__Selected extract__:
————

Robinhood went public on July 29, 2021, at $38 per share under the ticker HOOD. And while the stock’s price saw an early pop in its first few days on the Nasdaq, it’s traded mostly above its $38 debut price since then.

Rocket Companies Inc. (RKT)

Rocket Companies, which includes Quicken Loans and Amrock, Inc., priced its shares at $18 and began trading on the NYSE on Aug. 6, 2020. By close on its first day of trading, the stock rose 19.5% to $21.51.

Slack (WORK)

Workplace collaboration service Slack also performed a direct-market listing (as Asana has proposed) on June 20, 2019. Slack’s reference price was $26, and the company opened at $38.50.

Spotify was among the first high-profile DPOs back in 2018; Airbnb and GitLab are now reportedly considering the strategy, too.

Snowflake (SNOW)

When cloud-based data storage and analytics firm Snowflake began trading on Sept. 16, 2020, its shares more than doubled, making it the largest software IPO in history. Shares were priced at $120 the night before trading began, but opened at $245, hitting a high of $319 before ending the day at $253.93 per share.

The RealReal (REAL)

————

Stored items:
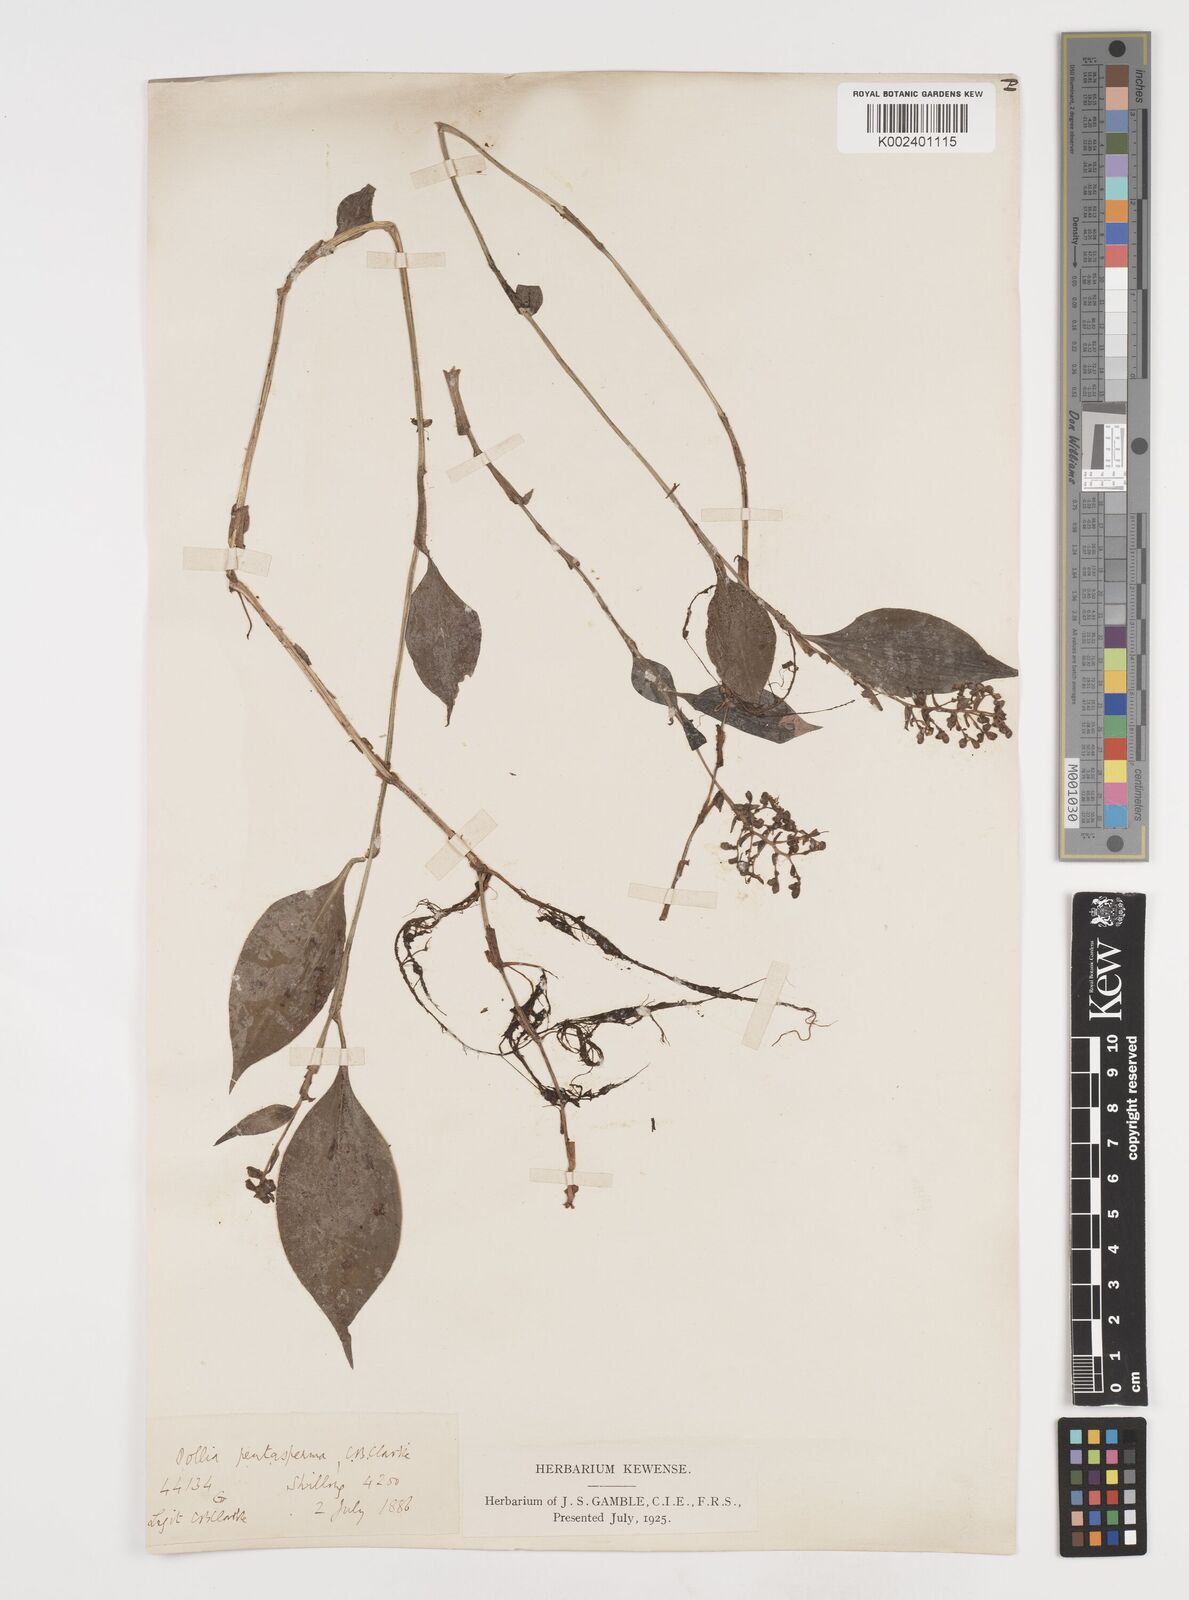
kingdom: Plantae
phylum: Tracheophyta
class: Liliopsida
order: Commelinales
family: Commelinaceae
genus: Pollia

————

__Problems to work on__:
**A.** Reproduce the IPO excerpt from "Robinhood went public" to "the strategy, too.".
**B.** Which ticker symbols appear in the IPO excerpt? List every one.
**C.** For each statement, say whether the IPO excerpt supports it: (i) Rocket Companies began trading on the Nasdaq; (ii) Snowflake shares opened at $245; (iii) Slack's reference price was $38.50.
None of the stored entries is needed for this work.

__Answers for this exercise__:
**A.**
Robinhood went public on July 29, 2021, at $38 per share under the ticker HOOD. And while the stock’s price saw an early pop in its first few days on the Nasdaq, it’s traded mostly above its $38 debut price since then.

Rocket Companies Inc. (RKT)

Rocket Companies, which includes Quicken Loans and Amrock, Inc., priced its shares at $18 and began trading on the NYSE on Aug. 6, 2020. By close on its first day of trading, the stock rose 19.5% to $21.51.

Slack (WORK)

Workplace collaboration service Slack also performed a direct-market listing (as Asana has proposed) on June 20, 2019. Slack’s reference price was $26, and the company opened at $38.50.

Spotify was among the first high-profile DPOs back in 2018; Airbnb and GitLab are now reportedly considering the strategy, too.

**B.** HOOD, RKT, WORK, SNOW, REAL

**C.**
(i) No: "began trading on the NYSE on Aug. 6, 2020."
(ii) Yes: "but opened at $245"
(iii) No: "Slack’s reference price was $26, and the company opened at $38.50."